# Rianni Or Jacuzzi



## Kempsville (Aug 4, 2009)

Just thought you should know that lowes is selling a tankless watetr heater that is labeled as Jacuzzi but is really a rinnai. guess they made a business move. Call your rep and tell him thanks, and perhaps you will make a move!


----------



## CTs2p2 (Dec 6, 2011)

This is the thread...

http://www.plumbingzone.com/f2/rinnai-sold-lowes-17160/


----------



## ChrisConnor (Dec 31, 2009)

I talked to the Rinnai rep last week at our Fergusons "Grand Re-opening" and how we discussed it on PZ. He made out like "They still are gonna call you to install it" and all that. I told him that they weren't necessarily and that it's just not appreciated by the plumbers, but he didn't care. He had "but...." for everything I said.


----------



## OldSchool (Jan 30, 2010)

No big deal Rheem tankless is being sold at HD


----------



## TallCoolOne (Dec 19, 2010)

Personally I am not a fan of tankless systems. Went to training classes on two brands and just think it too much of a hassle if you need to work on them

And now that they are selling them at Blows or Home Depto I am for sure out on them.


----------



## 504Plumber (Jan 26, 2011)

TallCoolOne said:


> Personally I am not a fan of tankless systems. Went to training classes on two brands and just think it too much of a hassle if you need to work on them
> 
> And now that they are selling them at Blows or Home Depto I am for sure out on them.
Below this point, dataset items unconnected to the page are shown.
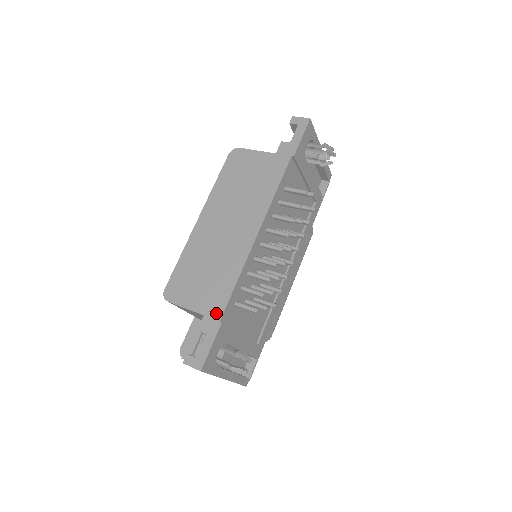
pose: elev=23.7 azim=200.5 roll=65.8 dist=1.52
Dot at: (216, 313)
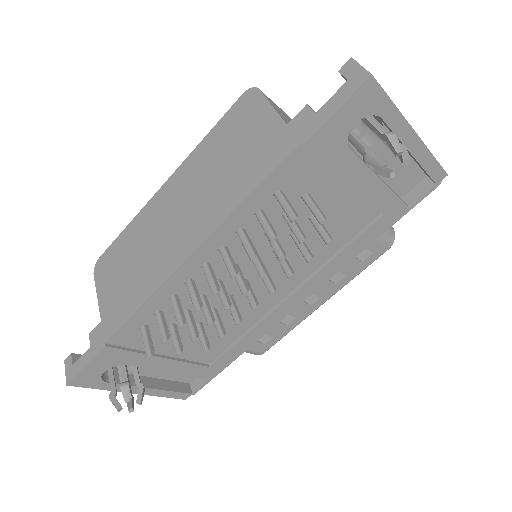
Dot at: (108, 329)
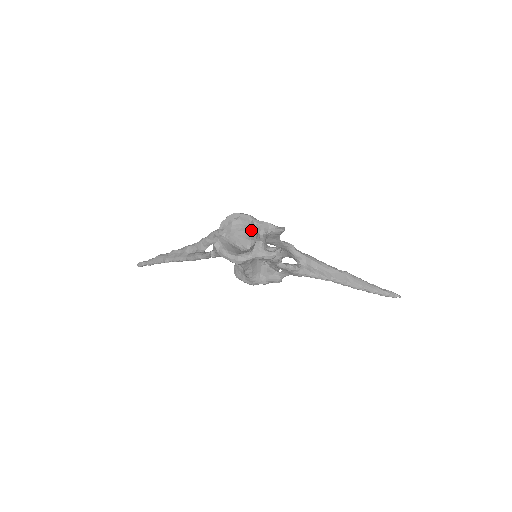
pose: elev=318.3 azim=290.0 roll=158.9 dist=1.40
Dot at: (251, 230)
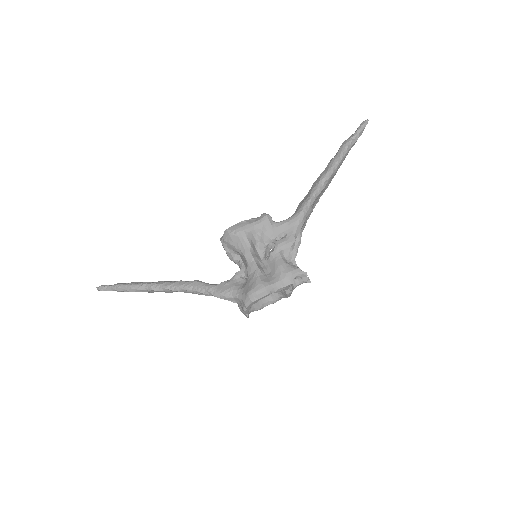
Dot at: occluded
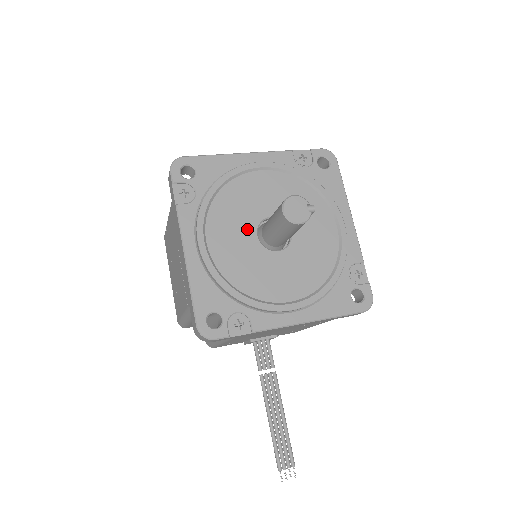
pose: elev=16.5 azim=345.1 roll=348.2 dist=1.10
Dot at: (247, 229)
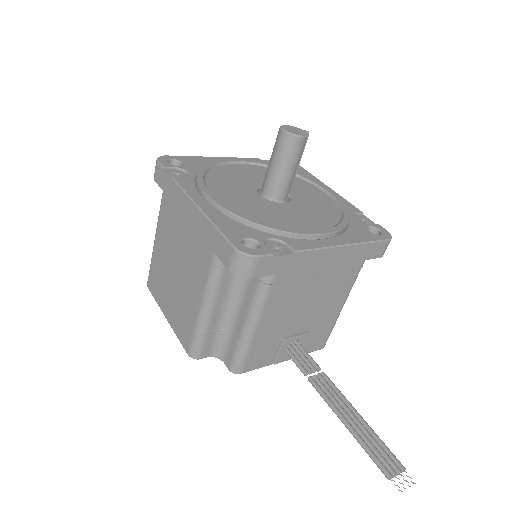
Dot at: (247, 191)
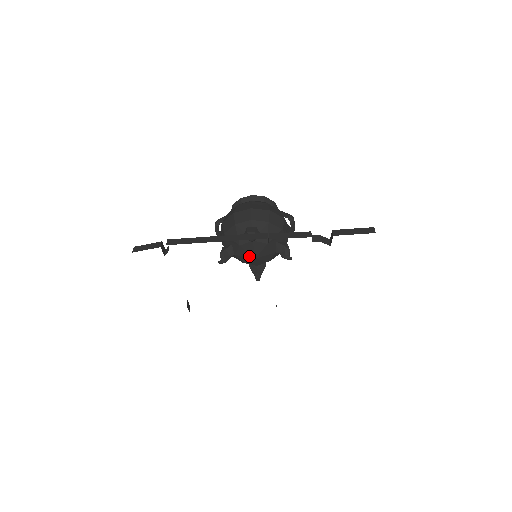
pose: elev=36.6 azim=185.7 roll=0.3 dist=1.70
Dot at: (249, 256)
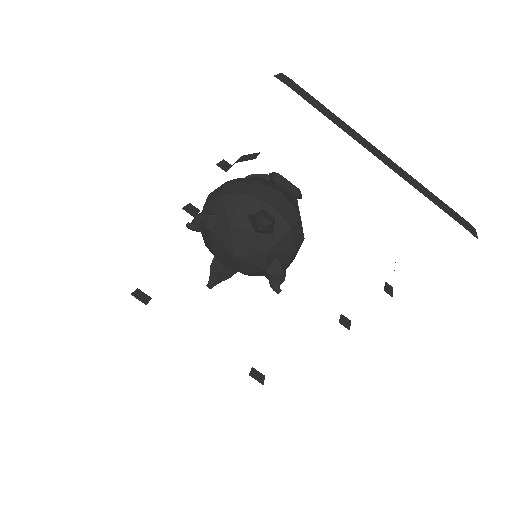
Dot at: (229, 257)
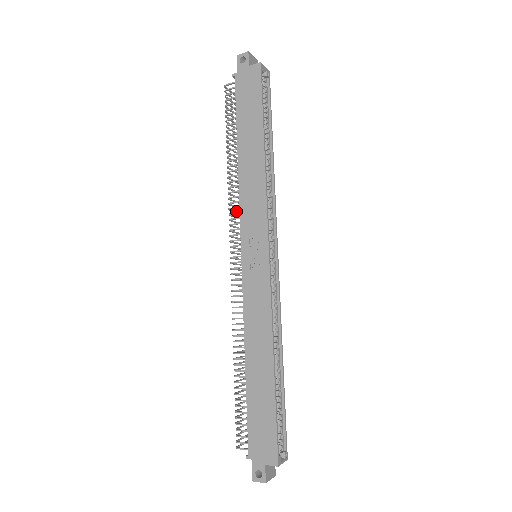
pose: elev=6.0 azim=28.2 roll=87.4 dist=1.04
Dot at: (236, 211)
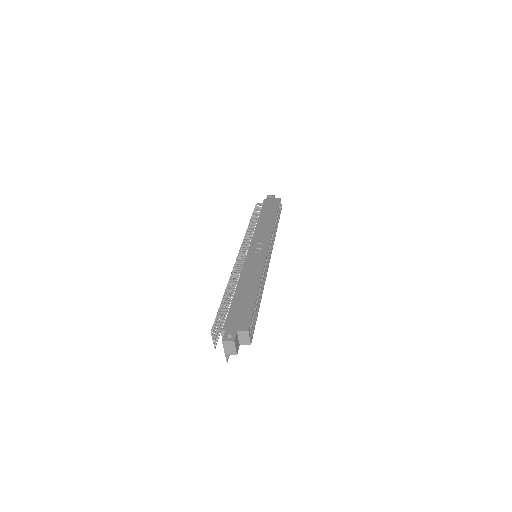
Dot at: (246, 245)
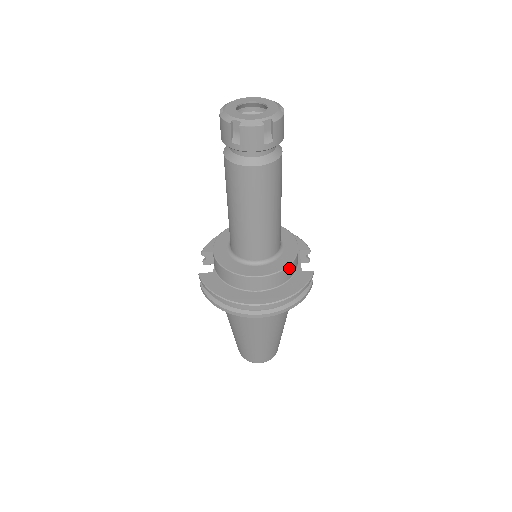
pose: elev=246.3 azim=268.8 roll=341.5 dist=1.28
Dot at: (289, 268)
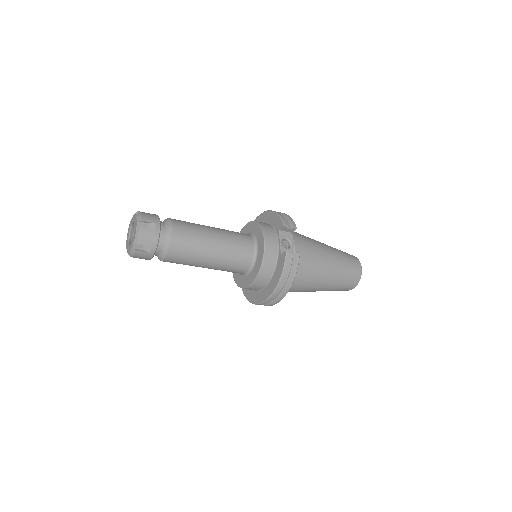
Dot at: (264, 266)
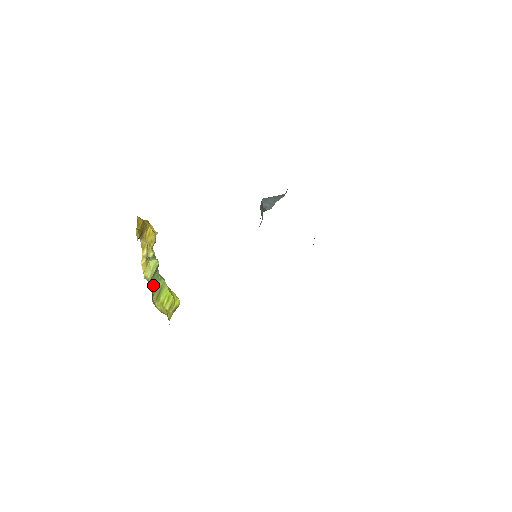
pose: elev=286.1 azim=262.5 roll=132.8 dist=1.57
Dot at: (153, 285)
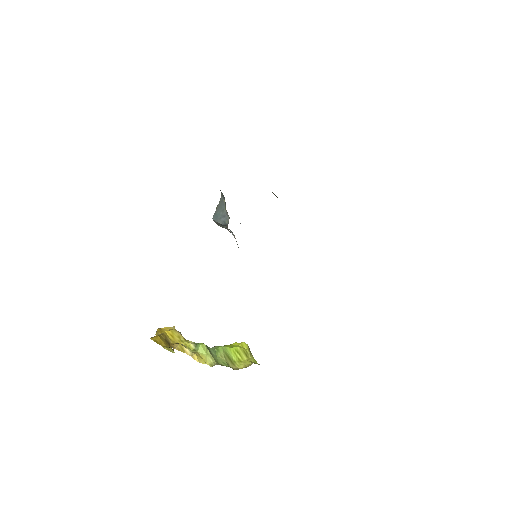
Dot at: (220, 361)
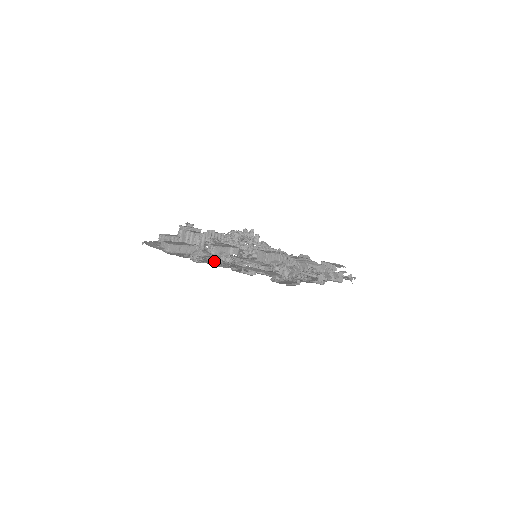
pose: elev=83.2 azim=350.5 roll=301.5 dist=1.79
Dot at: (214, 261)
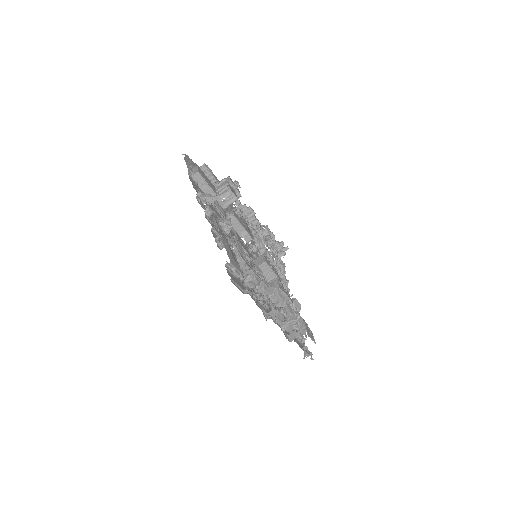
Dot at: (209, 212)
Rheem sucks, rinnai is good. Never had a call to repair a rinnai, rheem on the other hand...


----------



## Kempsville (Aug 4, 2009)

*Installer only dont add up !*

It is awful hard to make your gross margin being a installer only if not impossible. how did the Hvac market protect their sales and the Plbg. end fell by the bottom?


----------



## HSI (Jun 3, 2011)

It will be like the faucets and toilets they sell. The company that does their installs will install for half of the going rate.


----------